Note that you'll only need to use the work-around for context-sensitive tokenizers. LLaMA and Mistral both use them. I'm not sure if any other tokenizers do (Mistral was the first I came across).

Hope that helps.

Thank you very much. I have tried this solution in huggingface but I must have missed something as I used "\nAnswer: [/INST]"

So I tried your exact code and got (I also got it from my code as they produce the same toknized IDs): TypeError: TextEncodeInput must be Union[TextInputSequence, Tuple[InputSequence, InputSequence]]

According to this it has something with a None value present but I don't know where this come from in my case.

Sosycs commented 10 months ago

Hello @younesbelkada, Thank you very much. I have tried both "\n[/INST]" and "[/INST]" but with the same error: RuntimeError: Could not find response key [835, 4007, 22137, 29901] in token IDs tensor([ 1, 835, ...]) regarding the stackoverflow link, I appreciate the link! as I understand that this error comes from a value None that presented in my text column but I don't have this value.

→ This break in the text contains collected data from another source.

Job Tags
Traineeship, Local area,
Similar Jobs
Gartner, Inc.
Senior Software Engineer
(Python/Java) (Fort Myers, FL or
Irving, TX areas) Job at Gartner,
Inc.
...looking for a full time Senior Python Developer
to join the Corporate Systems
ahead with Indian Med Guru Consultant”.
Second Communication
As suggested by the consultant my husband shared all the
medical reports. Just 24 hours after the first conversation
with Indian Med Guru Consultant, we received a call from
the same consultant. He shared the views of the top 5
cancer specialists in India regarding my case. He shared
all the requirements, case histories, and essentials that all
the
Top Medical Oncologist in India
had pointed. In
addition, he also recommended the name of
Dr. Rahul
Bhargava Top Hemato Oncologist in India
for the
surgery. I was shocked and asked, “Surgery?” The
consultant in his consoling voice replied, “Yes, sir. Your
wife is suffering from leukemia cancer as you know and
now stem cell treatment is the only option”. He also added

Sosycs commented 10 months ago

@BayesRulez @younesbelkada Shall I remove all the white spaces in my dataset in "Answer: [/INST] "?

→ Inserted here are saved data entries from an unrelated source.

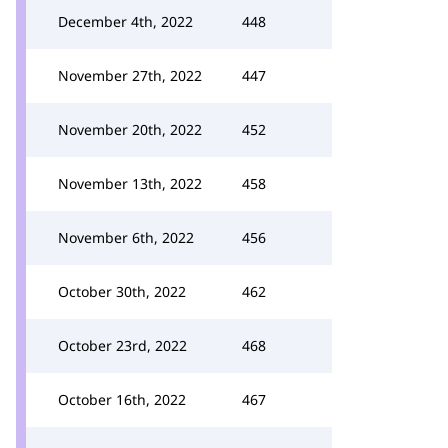
December 4th, 2022
448
November 27th, 2022
447
November 20th, 2022
452
November 13th, 2022
458
November 6th, 2022
456
October 30th, 2022
462
October 23rd, 2022
468
October 16th, 2022
467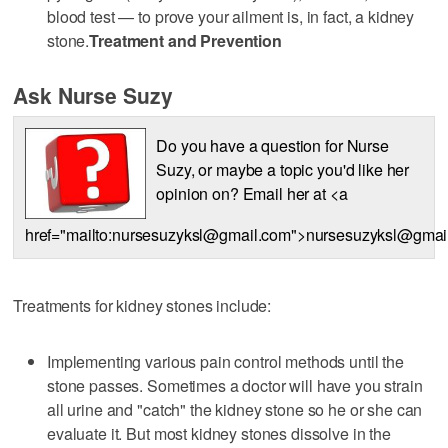
blood test — to prove your ailment is, in fact, a kidney
stone.
Treatment and Prevention
Ask Nurse Suzy
Do you have a question for Nurse
Suzy, or maybe a topic you'd like her
opinion on? Email her at <a
href="mailto:nursesuzyksl@gmail.com">nursesuzyksl@gmai
Treatments for kidney stones include:
Implementing various pain control methods until the
stone passes. Sometimes a doctor will have you strain
all urine and "catch" the kidney stone so he or she can
evaluate it. But most kidney stones dissolve in the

younesbelkada commented 10 months ago

Hi @Sosycs Can you try to pass directly the ids instead ? Something like:

response_template_with_context = "[/INST]"  # We added context here: "\n". This is enough for this tokenizer
response_template_ids = tokenizer.encode(response_template_with_context, add_special_tokens=False)

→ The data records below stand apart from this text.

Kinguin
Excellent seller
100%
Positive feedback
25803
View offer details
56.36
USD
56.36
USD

data_collator = DataCollatorForCompletionOnlyLM(response_template_ids, tokenizer=tokenizer)
BayesRulez commented 10 months ago

@Sosycs can you paste your full code here? The following works for me:

response_template = "Answer: [/INST]"

# Work-around for context-sensitive tokenizers
response_template_tokenized = tokenizer.encode(f"\n{response_template}", add_special_tokens=False)[2:]

collator = DataCollatorForCompletionOnlyLM(response_template=response_template_tokenized , tokenizer=tokenizer)

example = """<s>[INST] <<SYS>> Please select the correct answer from the given multiple Options based on the given Context: <</SYS>> 
Context: Abrasion is another type of mechanical weathering. With abrasion, one rock bumps against another rock. Gravity causes abrasion as a rock tumbles down a slope. Moving water causes abrasion it moves rocks so that they bump against one another (Figure 9.3). Strong winds cause abrasion by blasting sand against rock surfaces. Finally, the ice in glaciers cause abrasion. Pieces of rock embedded in ice at the bottom of a glacier scrape against the rock below. If you have ever collected beach glass or pebbles from a stream, you have witnessed the work of abrasion. 
Question: Gravity causes erosion by all of the following except Options:(A) glaciers (B) moving air (C) flowing water (D) mass movement 
Answer: [/INST]"""

example_encoded = tokenizer(example)

collator([example_encoded])

It returns a dict of {input_ids, attention_mask, labels}. You should see that every value o the labels tensor is -100 (cross-entropy loss will ignore this value) except for the final one, which encodes the "D".